** TASK TO CARRY OUT **
Once the pictures are removed, restate the listing word for word.

** GIVEN INFORMATION **
------------
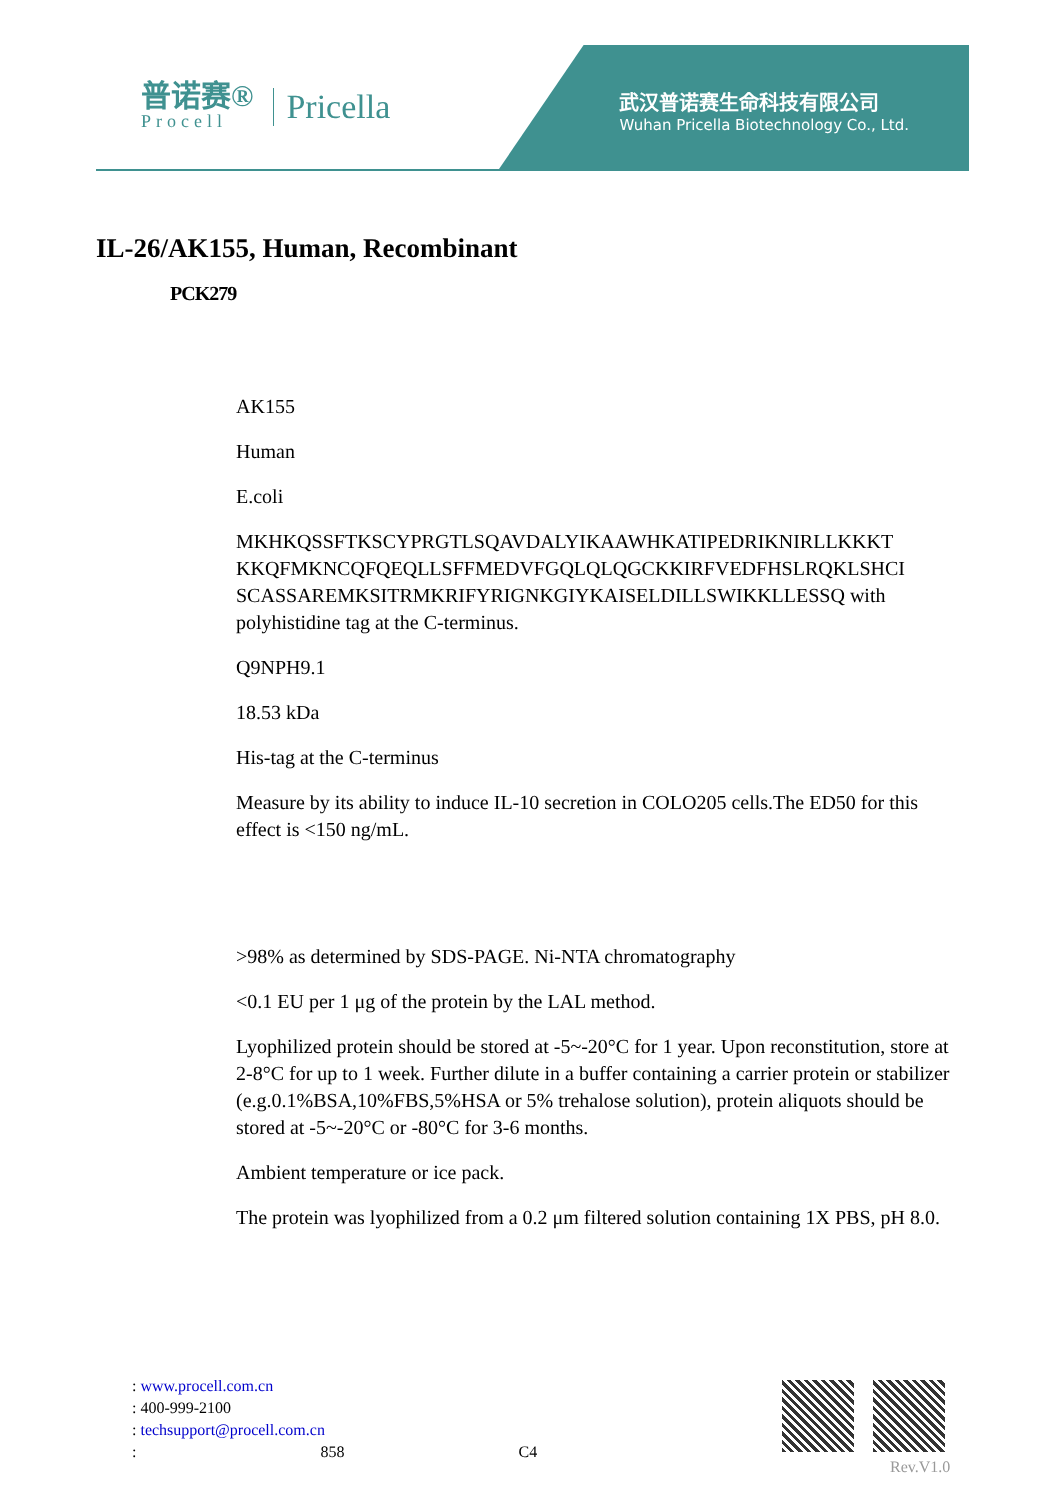普诺赛®
Procell
Pricella
武汉普诺赛生命科技有限公司
Wuhan Pricella Biotechnology Co., Ltd.
IL-26/AK155, Human, Recombinant
PCK279
AK155
Human
E.coli
MKHKQSSFTKSCYPRGTLSQAVDALYIKAAWHKATIPEDRIKNIRLLKKKT KKQFMKNCQFQEQLLSFFMEDVFGQLQLQGCKKIRFVEDFHSLRQKLSHCI SCASSAREMKSITRMKRIFYRIGNKGIYKAISELDILLSWIKKLLESSQ with polyhistidine tag at the C-terminus.
Q9NPH9.1
18.53 kDa
His-tag at the C-terminus
Measure by its ability to induce IL-10 secretion in COLO205 cells.The ED50 for this effect is <150 ng/mL.
>98% as determined by SDS-PAGE. Ni-NTA chromatography
<0.1 EU per 1 μg of the protein by the LAL method.
Lyophilized protein should be stored at -5~-20°C for 1 year. Upon reconstitution, store at 2-8°C for up to 1 week. Further dilute in a buffer containing a carrier protein or stabilizer (e.g.0.1%BSA,10%FBS,5%HSA or 5% trehalose solution), protein aliquots should be stored at -5~-20°C or -80°C for 3-6 months.
Ambient temperature or ice pack.
The protein was lyophilized from a 0.2 μm filtered solution containing 1X PBS, pH 8.0.
: www.procell.com.cn
: 400-999-2100
: techsupport@procell.com.cn
: 858 C4
Rev.V1.0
------------
** SOLUTION FOR THIS EXERCISE **
普诺赛®
Procell
Pricella
武汉普诺赛生命科技有限公司
Wuhan Pricella Biotechnology Co., Ltd.
IL-26/AK155, Human, Recombinant
PCK279
AK155
Human
E.coli
MKHKQSSFTKSCYPRGTLSQAVDALYIKAAWHKATIPEDRIKNIRLLKKKT KKQFMKNCQFQEQLLSFFMEDVFGQLQLQGCKKIRFVEDFHSLRQKLSHCI SCASSAREMKSITRMKRIFYRIGNKGIYKAISELDILLSWIKKLLESSQ with polyhistidine tag at the C-terminus.
Q9NPH9.1
18.53 kDa
His-tag at the C-terminus
Measure by its ability to induce IL-10 secretion in COLO205 cells.The ED50 for this effect is <150 ng/mL.
>98% as determined by SDS-PAGE. Ni-NTA chromatography
<0.1 EU per 1 μg of the protein by the LAL method.
Lyophilized protein should be stored at -5~-20°C for 1 year. Upon reconstitution, store at 2-8°C for up to 1 week. Further dilute in a buffer containing a carrier protein or stabilizer (e.g.0.1%BSA,10%FBS,5%HSA or 5% trehalose solution), protein aliquots should be stored at -5~-20°C or -80°C for 3-6 months.
Ambient temperature or ice pack.
The protein was lyophilized from a 0.2 μm filtered solution containing 1X PBS, pH 8.0.
: www.procell.com.cn
: 400-999-2100
: techsupport@procell.com.cn
: 858 C4
Rev.V1.0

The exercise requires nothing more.